Primi effetti della bozza Orlando. Manconi invita a discutere di carceri apertura di un confronto di merito sulla riforma della giustizia da parte di Andrea Orlando, responsabile per il Partito democratico di questo settore, rende possibile una discussione e un approfondimento sui temi connessi, superando un clima di contrapposizione pregiudiziale da una parte e di autosufficienza dall’altro.
Luigi Manconi ne ha indicato con tempestività uno, quello del disegno di legge presentato dal Guardasigilli per trasformare in messa in prova con arresti domiciliari l’ultimo anno di carcere per i detenuti. Si tratta di una misura che tra l’altro cerca di sopperire, in attesa della costruzione di nuovi istituti penitenziari, all’intollerabile sovraffollamento delle carceri italiane, che solleva giuste proteste, appoggiate anche dallo
sciopero della fame da parte di esponenti Radicali. Manconi, giustamente, contesta l’interpretazione dipietrista, che parla di nuovo indulto, oltre a difendere l’indulto vero del 2006 che ha comportato, a conti fatti, una recidività pari a un terzo di quella registrata tra chi ha scontato interamente la pena.

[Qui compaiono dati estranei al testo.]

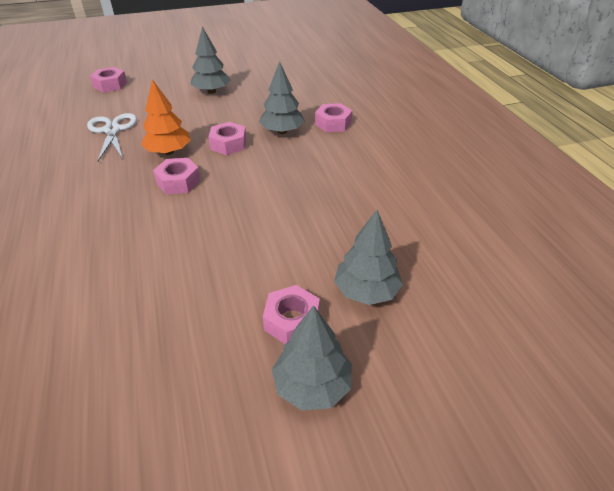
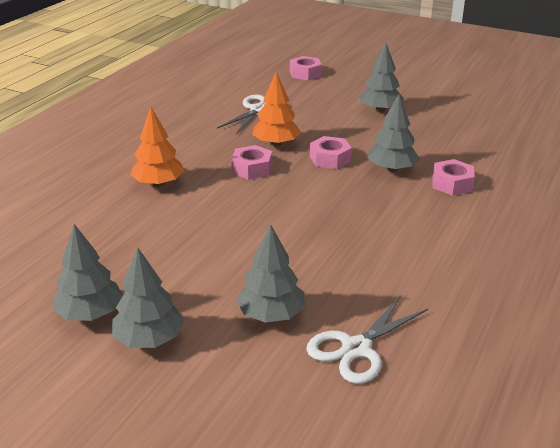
camera: 45 degrees right, 10 degrees down
(110, 239) = (158, 184): none -> orange tree
(226, 406) = (90, 314): none -> grey tree
(292, 321) = (193, 298): pink nut -> none
(450, 275) = (356, 348): none -> white scissors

Se il Partito democratico cogliesse questa occasione per collaborare criticamente all’approvazione del disegno di legge (come peraltro fece la maggiore opposizione di allora, quella di Forza Italia con l’indulto del 2006) mostrerebbe nei fatti la distanza che lo separa da manettari e giustizialisti.

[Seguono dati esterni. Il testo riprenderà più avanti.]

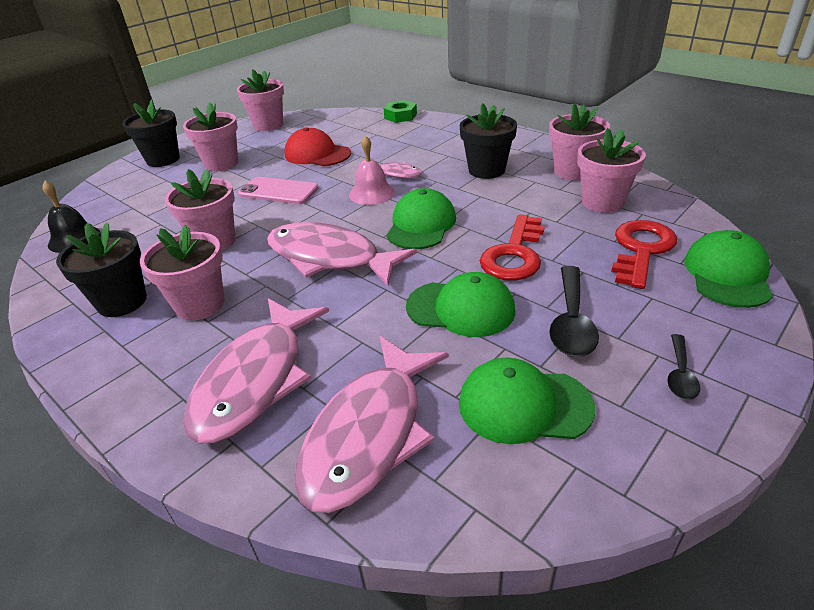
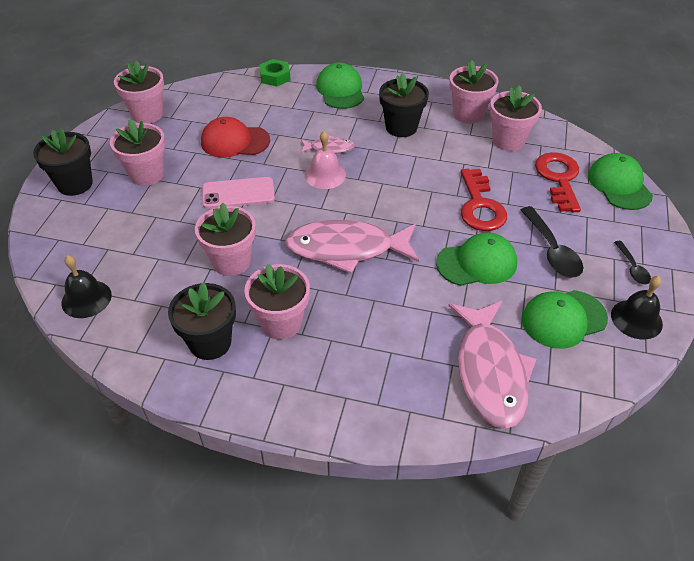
camera: 30 degrees left, 10 degrees up
(256, 380) = (384, 365): pink fish -> none
(421, 225) = (392, 197): green cap -> green cap (340, 90)
(640, 442) = (636, 319): none -> black bell

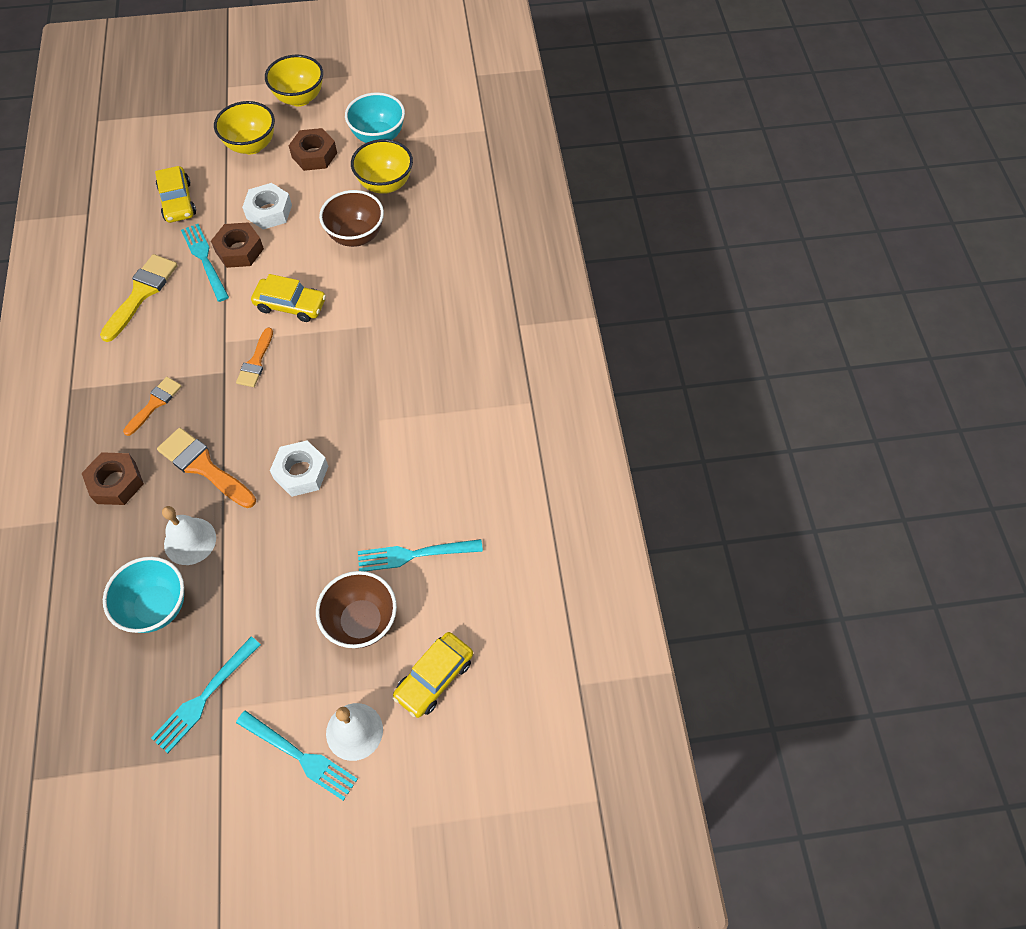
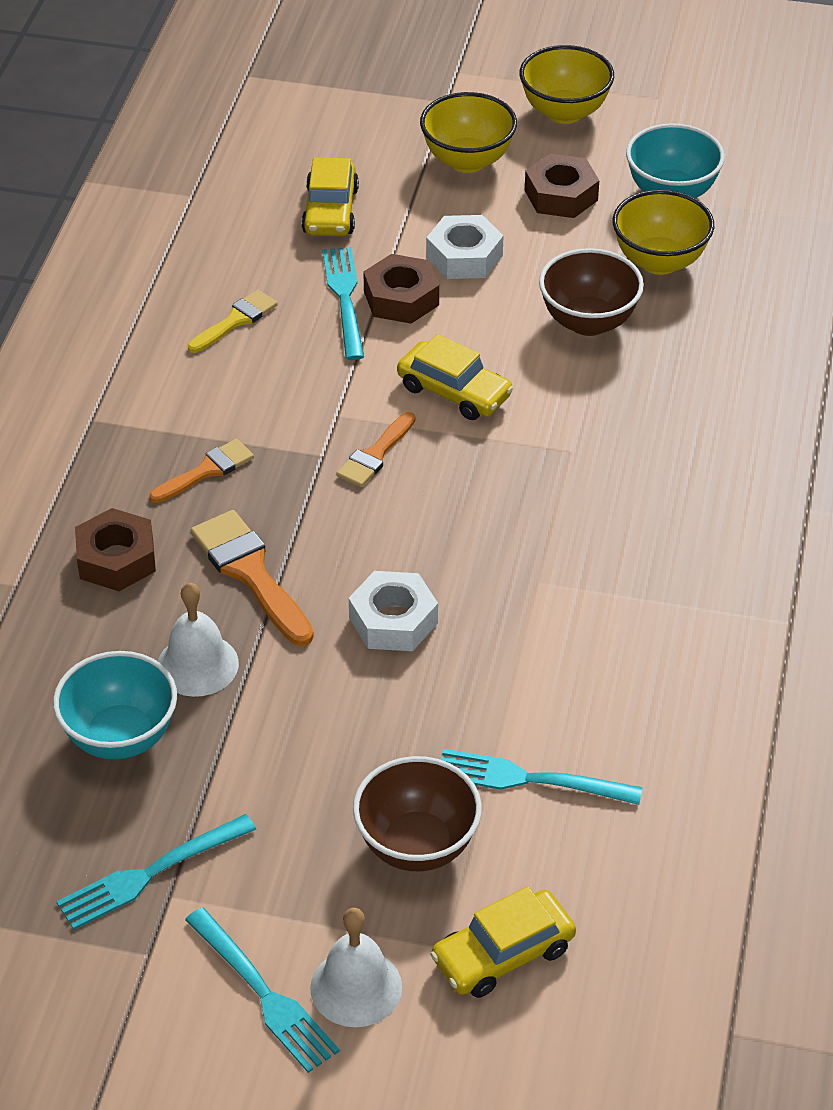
camera: 20 degrees right, 15 degrees down
(141, 293) = (235, 321): yellow brush -> yellow brush, size x0.63

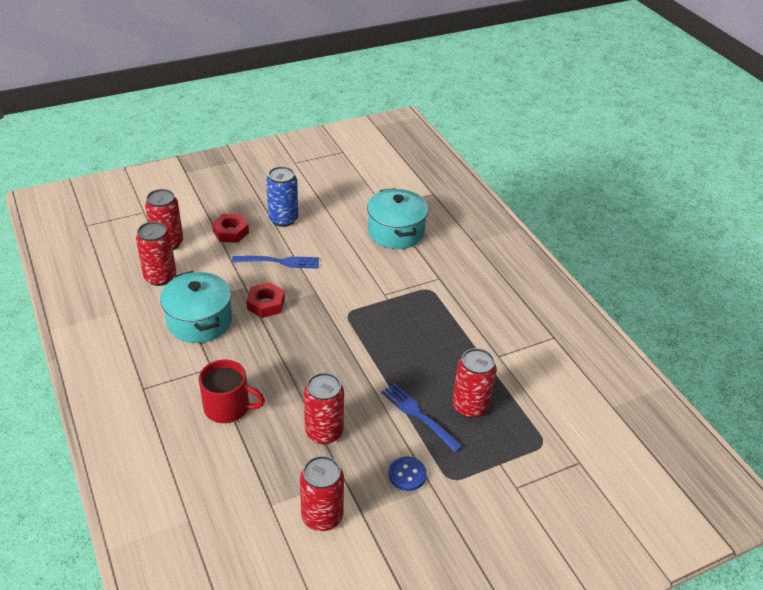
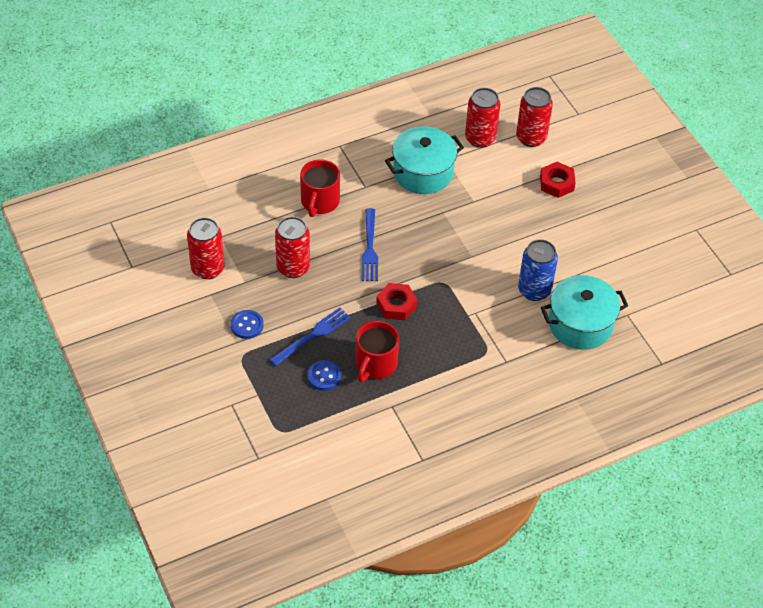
camera: 90 degrees right, 10 degrees up
(266, 304) = (450, 218): red nut -> red nut (396, 305)
(279, 262) = (514, 225): blue fork -> blue fork (369, 248)
(283, 219) = (586, 224): blue can -> blue can (534, 290)
(451, 366) = (375, 364): none -> red mug
(470, 406) = (324, 376): red can -> blue button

Affermando in modo concreto e su un argomento così legato a esigenze umanitarie la propria autonomia, il Partito democratico acquisirebbe l’autorità necessaria per far pesare le sue proposte di riforma della giustizia in una dialettica resa finalmente fisiologica con la maggioranza. L’appoggio fornito da 105 parlamentari democratici alle indicazioni pubblicate da Orlando sul Foglio dimostra che esiste in Parlamento una larga maggioranza disponibile a intervenire sulla giustizia, senza farsi intimidire né dalle invettive giustizialiste né dall’arroganza corporativa della magistratura associata. Naturalmente le soluzioni indicate all’interno di questa vasta area non coincidono e talora stridono, ma intanto sarebbe importante che su qualche provvedimento si componessero le divergenze, con reciproca buona volontà, per dare un segnale rilevante.
La giustizia si può riformare. Questo è il messaggio da lanciare in modo chiaro e convergente, per forzare un blocco che dura da decenni e che ha procurato danni colossali.